Types of Runs Explained

What do you mean there are different types of runs? Isn’t there just… Running??

Turns out, there are many different types of runs that we work through depending on our training goals and the sequence of workouts that we do. This post will explain the main run types that show up on training plans.

Long Run

A long run applies to anyone training for a half-marathon distance or longer. Once a week on the training plan there will be a long run that progressively gets towards the full distance that you’re training for. For a marathon, these start at 10 miles and then slowly work up to 20 or 22 miles.

On long runs, the pace is not important. You need to stick to a pace that will be comfortable enough to sustain for the entire distance.

Pace Run

Pace runs are specific runs on a training plan that focus on pace only. If you’re training to finish a race at a particular time, such as a sub-4-hour marathon, you need to calculate the pace that you will need to run to reach that goal, and then train to that pace.

Unlike the long run, the pace runs happen a few times a week. Having a running watch is required in order to keep an eye on your pace and make sure you’re pushing yourself to maintain it.

HIIT/Interval Run

High Intensity Interval Training (HIIT) or interval runs, are peppered in throughout a training plan as an exercise to increase your strength, stamina, and cardiovascular health.

In a HIIT run, you’ll typically run through several interval cycles, for example:

- 60 seconds hard – all out speed

- 90 seconds recovery – slow and steady to catch your breath

A proper HIIT run will conduct several cycles of that interval progression. There are apps that will give you a beep sound at whatever intervals you set, making it easier to keep track of when you need to slow down or speed up.

Hill Run

Running on hills can be another form of interval training. A hill run does not simply mean to run on hilly terrain.

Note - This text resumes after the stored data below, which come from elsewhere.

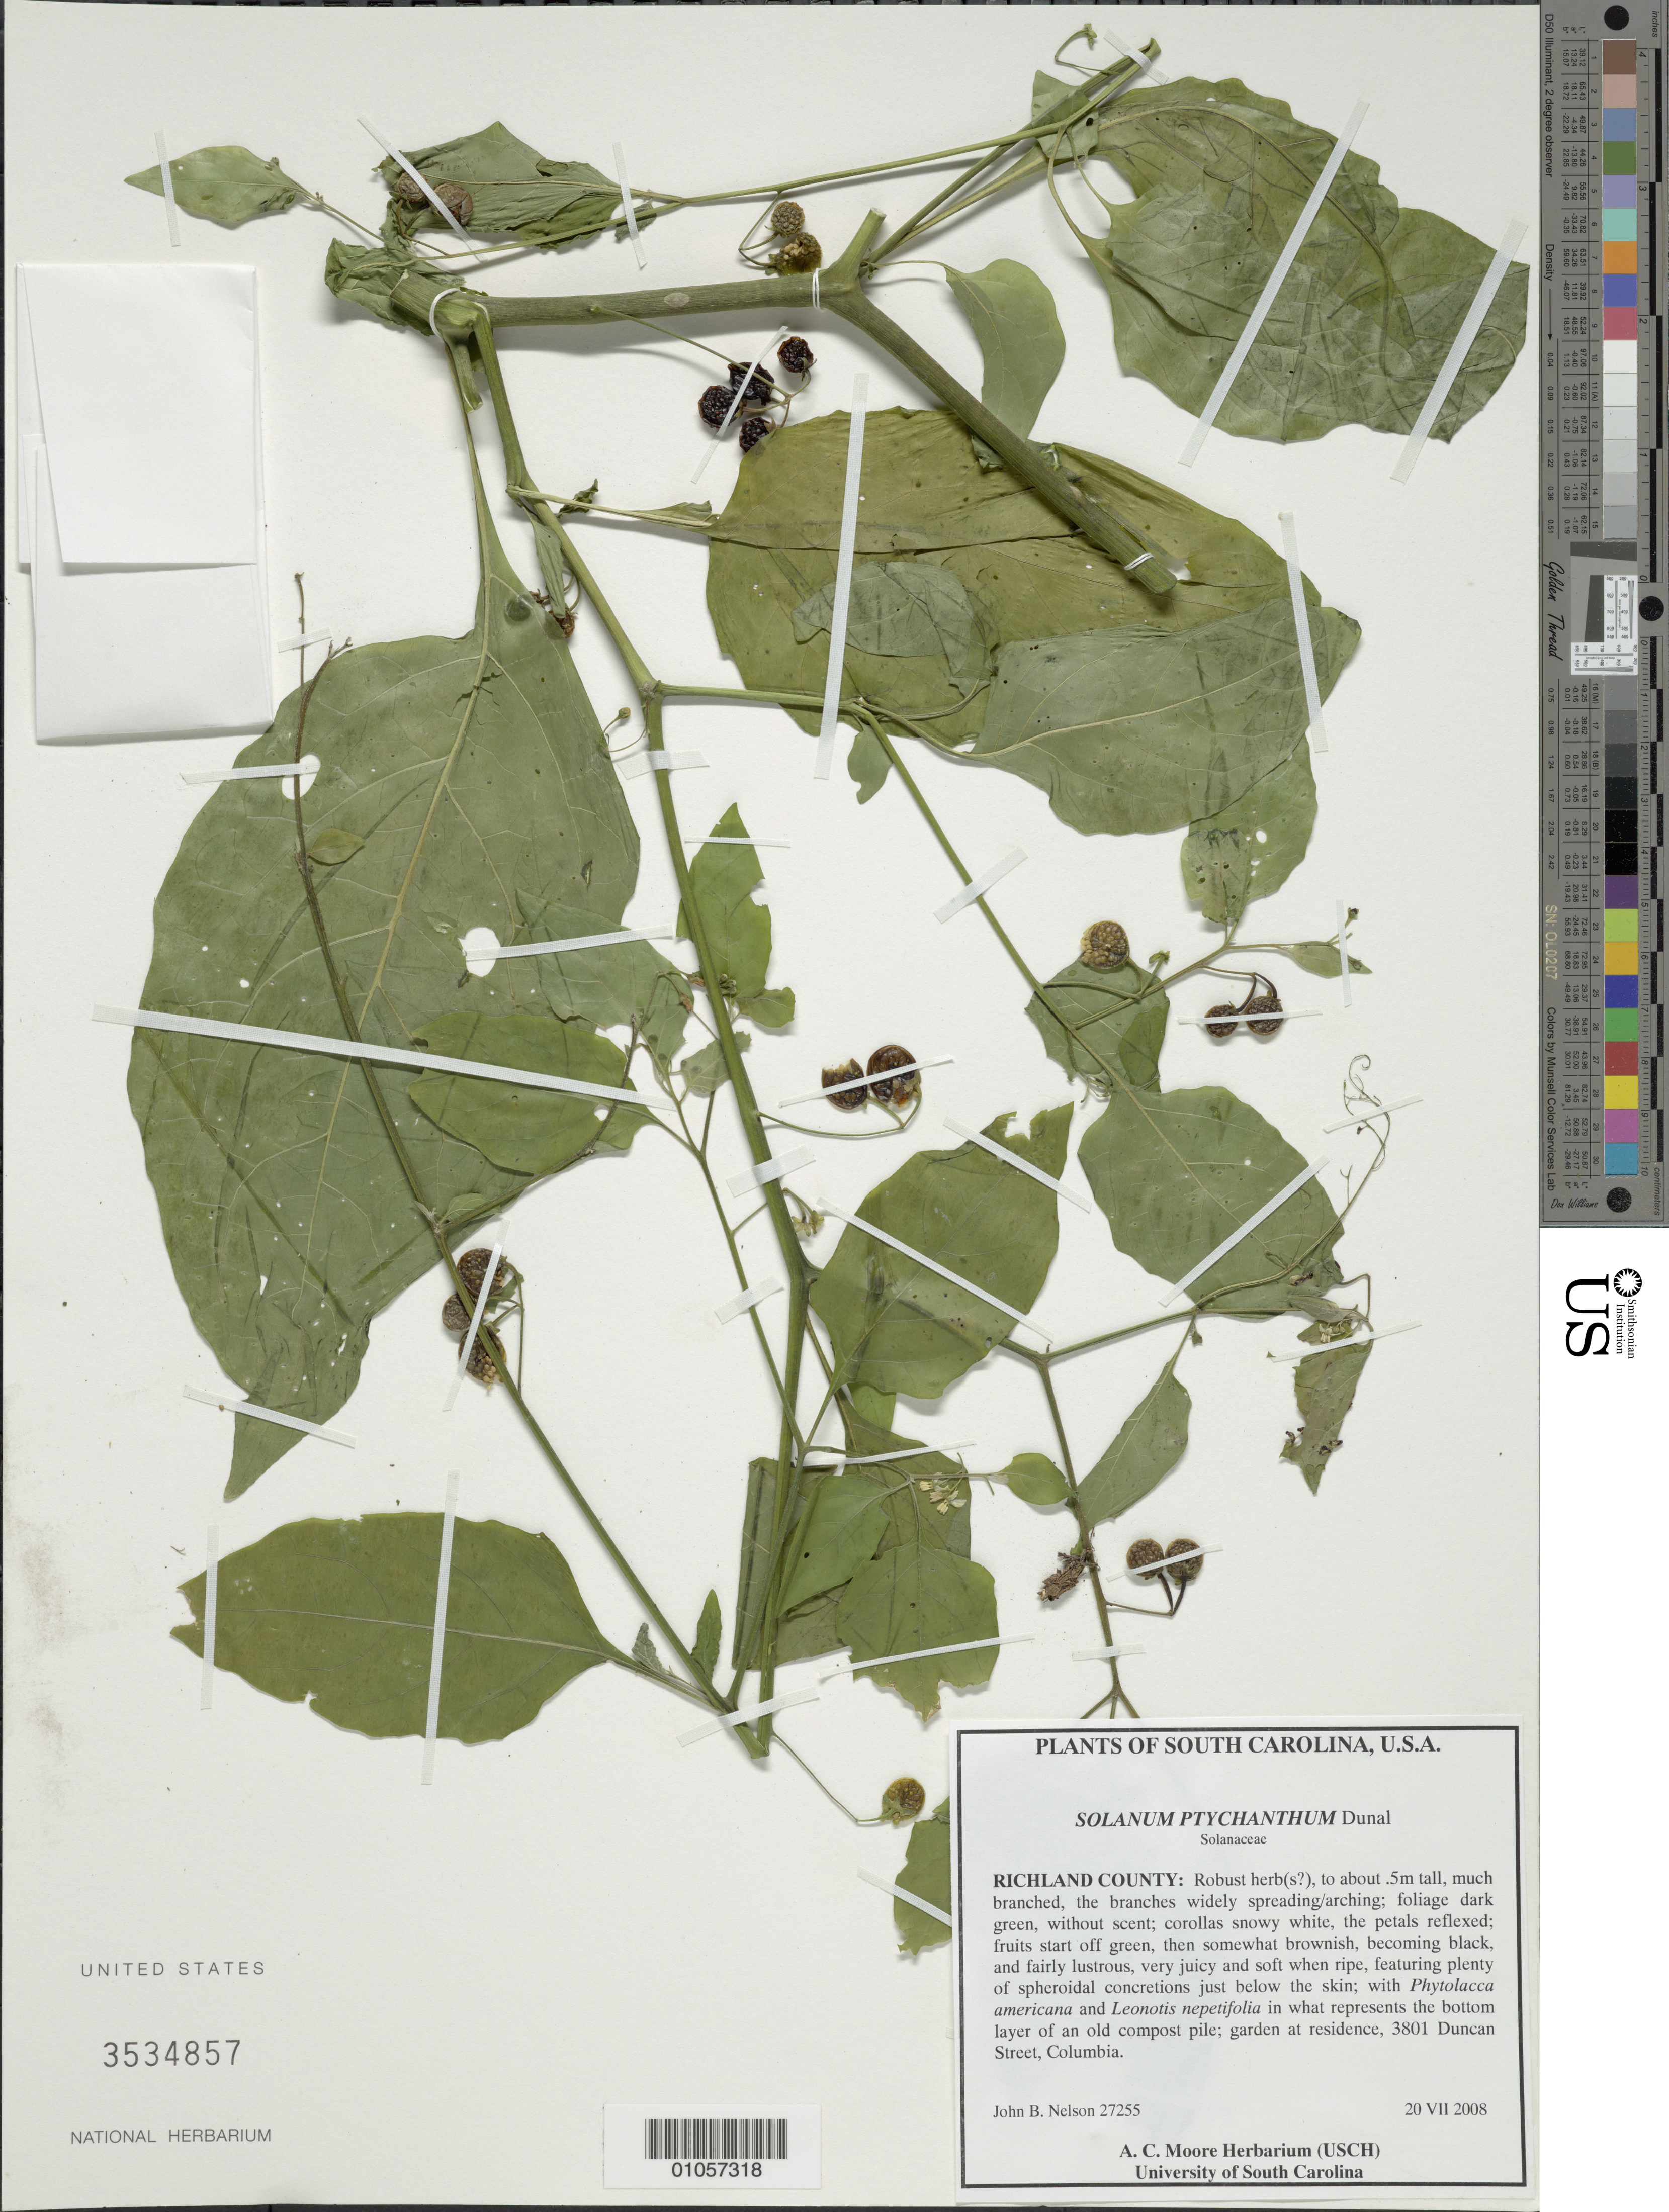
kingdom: Plantae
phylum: Tracheophyta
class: Magnoliopsida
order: Solanales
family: Solanaceae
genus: Solanum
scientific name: Solanum emulans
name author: Raf.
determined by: Knapp, S. D.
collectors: J. Nelson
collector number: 27255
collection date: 2008-07-20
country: United States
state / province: South Carolina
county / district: Richland County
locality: Columbia. Garden at residence, 3801 Duncan Street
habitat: With Phytolacca americana and Leonitis nepetifolia in what represents the bottom layer of an old compost pile.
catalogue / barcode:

Its best to find one large hill off-road somewhere and run repeats of that hill up and down. You can treat this as your interval run for the week or work it in as an extra workout somewhere in the week. Hill running is essential if you are training for a trail race that has a lot of elevation gain.

Negative Split Run

A negative split run is a twist on the pace run discussed above. The idea is that each mile or kilometer that you run should happen at a progressively faster pace than the one before it, so that by the end of the run you’re going at an all-out speed. This can be hard to plan and accomplish, and don’t cheat by starting out super slow!

Recovery Run

Recovery runs are short and slow, and should happen the day after a long run, or a particularly grueling pace run. The idea is to just shake out your legs a bit to stop them from getting or staying sore.

Shakeout Run

Also short and slow, a shakeout run should happen the night before a big race. Many people like to get a couple miles in the night before a marathon to help them relax, get rid of the jitters, and get a good night’s sleep.